> [EXTRACTED TEXT]:
---

The download and subsequent import into Virtual Box seem to happen with a minimum of fuss but here is where I make my first rookie mistake as I choose to reinitialise the MAC address of all network interfaces.

CentOS maintains a mapping of MAC address to interface IDs and so it spots that the VM no longer has the MAC address it associated with eth0 but does have an entirely new MAC address which it associates with eth1. The configuration of the VMs NIC is tied to eth0 and so I don’t have a working network connection.

This is quick and easy to fix. First I head to /etc/sysconfig/network-scripts where I rename the file ifcfg-eth0 to ifcfg-eth1 (this is not essential but helps with sanity). I then edit this file and change the DEVICE value to be eth1 and update the HWADDR value to be the new MAC address which can be found using ifconfig -a. Restart the network service and all is well.

Of course if you don’t reinitialise the MAC address when importing the VM then you shouldn’t see this issue and it should just work straight away.

When starting the VM, as described in Jon’s instructions, displayed above the login prompt I am shown the IP address assigned to the VM by DHCP and the URL for my LORLS instance. Plugging these into my browser takes me to a vanilla installation of LORLS running on my VM. One note here, be sure to type CLUMP and not clump it is case sensitive.

So all pretty straightforward to get up and running, in fact I am pleased I made the mistake with the MAC address as there would have been little of note to write about otherwise. Now onto setup and customisation but I may save that for another “Newcomer’s guide to LORLS” blog post in the future.

LORLS Implementation at DBS

I note with great interest that Dublin Business School has recently had an article accepted in the New Review of Academic Librarianship, regarding their faculties’ perceptions of LORLS.

---

> [LISTED ENTRIES]:

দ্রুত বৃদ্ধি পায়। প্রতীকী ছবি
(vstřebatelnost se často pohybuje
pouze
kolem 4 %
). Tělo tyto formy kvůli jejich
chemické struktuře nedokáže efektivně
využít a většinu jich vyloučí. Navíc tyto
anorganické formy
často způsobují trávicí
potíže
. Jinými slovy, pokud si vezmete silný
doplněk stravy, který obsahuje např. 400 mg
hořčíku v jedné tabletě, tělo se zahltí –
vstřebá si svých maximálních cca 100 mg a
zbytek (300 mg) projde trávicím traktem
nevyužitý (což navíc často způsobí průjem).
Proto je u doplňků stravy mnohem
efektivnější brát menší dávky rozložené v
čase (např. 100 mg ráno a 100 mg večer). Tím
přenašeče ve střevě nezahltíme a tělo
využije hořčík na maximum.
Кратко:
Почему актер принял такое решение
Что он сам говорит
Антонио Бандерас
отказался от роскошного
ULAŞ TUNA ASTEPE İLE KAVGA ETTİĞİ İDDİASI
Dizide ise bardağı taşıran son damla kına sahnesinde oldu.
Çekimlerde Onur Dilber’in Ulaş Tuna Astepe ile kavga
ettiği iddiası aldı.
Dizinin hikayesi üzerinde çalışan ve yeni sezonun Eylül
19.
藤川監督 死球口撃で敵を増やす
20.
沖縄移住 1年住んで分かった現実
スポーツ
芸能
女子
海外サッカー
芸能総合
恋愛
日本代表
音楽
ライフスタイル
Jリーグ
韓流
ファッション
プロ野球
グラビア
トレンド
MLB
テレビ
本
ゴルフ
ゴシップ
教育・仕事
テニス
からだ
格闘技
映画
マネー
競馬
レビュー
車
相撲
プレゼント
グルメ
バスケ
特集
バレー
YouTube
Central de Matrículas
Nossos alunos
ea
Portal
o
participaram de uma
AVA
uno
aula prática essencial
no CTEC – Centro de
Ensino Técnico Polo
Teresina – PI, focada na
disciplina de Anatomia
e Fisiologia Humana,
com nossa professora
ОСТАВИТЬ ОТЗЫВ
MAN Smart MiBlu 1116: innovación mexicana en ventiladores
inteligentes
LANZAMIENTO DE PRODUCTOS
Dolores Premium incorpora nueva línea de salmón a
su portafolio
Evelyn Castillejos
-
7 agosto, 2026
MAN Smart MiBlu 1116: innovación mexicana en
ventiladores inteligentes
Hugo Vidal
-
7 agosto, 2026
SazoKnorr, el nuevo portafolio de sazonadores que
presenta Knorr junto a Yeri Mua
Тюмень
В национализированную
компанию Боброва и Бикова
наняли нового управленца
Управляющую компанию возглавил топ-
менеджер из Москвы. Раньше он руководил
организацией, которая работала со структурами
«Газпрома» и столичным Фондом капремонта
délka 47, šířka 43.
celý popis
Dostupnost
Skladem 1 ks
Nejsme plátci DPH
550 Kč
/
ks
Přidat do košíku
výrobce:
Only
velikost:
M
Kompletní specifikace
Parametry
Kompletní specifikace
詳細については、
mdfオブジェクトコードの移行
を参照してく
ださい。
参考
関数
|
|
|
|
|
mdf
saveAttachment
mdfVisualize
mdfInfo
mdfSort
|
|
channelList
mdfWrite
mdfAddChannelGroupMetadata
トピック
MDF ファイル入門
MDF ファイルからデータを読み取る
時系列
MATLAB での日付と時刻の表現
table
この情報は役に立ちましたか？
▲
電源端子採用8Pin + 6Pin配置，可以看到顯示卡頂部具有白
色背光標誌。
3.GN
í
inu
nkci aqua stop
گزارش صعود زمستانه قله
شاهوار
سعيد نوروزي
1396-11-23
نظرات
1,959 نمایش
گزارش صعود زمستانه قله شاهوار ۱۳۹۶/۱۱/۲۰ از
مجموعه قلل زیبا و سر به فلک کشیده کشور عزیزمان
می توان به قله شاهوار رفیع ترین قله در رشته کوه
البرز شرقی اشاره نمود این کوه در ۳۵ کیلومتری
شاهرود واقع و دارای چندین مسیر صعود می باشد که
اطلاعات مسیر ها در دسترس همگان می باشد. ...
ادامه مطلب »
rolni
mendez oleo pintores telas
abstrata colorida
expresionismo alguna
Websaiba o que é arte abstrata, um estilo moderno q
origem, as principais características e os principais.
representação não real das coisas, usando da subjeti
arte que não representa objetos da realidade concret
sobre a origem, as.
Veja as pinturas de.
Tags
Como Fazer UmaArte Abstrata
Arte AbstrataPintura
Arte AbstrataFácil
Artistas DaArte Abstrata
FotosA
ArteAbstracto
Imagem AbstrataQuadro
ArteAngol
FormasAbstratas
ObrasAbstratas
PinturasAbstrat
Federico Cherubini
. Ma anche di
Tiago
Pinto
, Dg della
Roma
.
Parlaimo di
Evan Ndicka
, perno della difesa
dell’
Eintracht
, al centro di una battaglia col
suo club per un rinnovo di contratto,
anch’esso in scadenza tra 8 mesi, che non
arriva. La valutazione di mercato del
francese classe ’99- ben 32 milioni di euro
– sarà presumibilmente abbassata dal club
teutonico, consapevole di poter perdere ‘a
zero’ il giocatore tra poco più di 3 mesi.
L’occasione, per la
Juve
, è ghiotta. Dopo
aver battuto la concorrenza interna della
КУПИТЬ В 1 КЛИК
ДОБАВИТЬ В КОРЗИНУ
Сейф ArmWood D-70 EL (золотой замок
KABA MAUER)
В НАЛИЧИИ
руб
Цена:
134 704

---

> [USING THE INFORMATION]:
1: In the LORLS setup post, which directory holds the ifcfg-eth0 file that gets renamed?
2: Retype everything in the LORLS setup post from "CentOS maintains a" down to "work straight away.".
3: Per the LORLS setup post, why did reinitializing the MAC addresses leave the VM without a working network connection?
The material has no connection to the LORLS setup post.

> [ANSWERS BELOW]:
1: /etc/sysconfig/network-scripts

2:
CentOS maintains a mapping of MAC address to interface IDs and so it spots that the VM no longer has the MAC address it associated with eth0 but does have an entirely new MAC address which it associates with eth1. The configuration of the VMs NIC is tied to eth0 and so I don’t have a working network connection.

This is quick and easy to fix. First I head to /etc/sysconfig/network-scripts where I rename the file ifcfg-eth0 to ifcfg-eth1 (this is not essential but helps with sanity). I then edit this file and change the DEVICE value to be eth1 and update the HWADDR value to be the new MAC address which can be found using ifconfig -a. Restart the network service and all is well.

Of course if you don’t reinitialise the MAC address when importing the VM then you shouldn’t see this issue and it should just work straight away.

3: CentOS keeps a mapping of MAC addresses to interface IDs, so it no longer found the MAC address it had tied to eth0 and associated the new MAC address with eth1 instead. Because the VM's NIC configuration was still tied to eth0, the network connection did not work.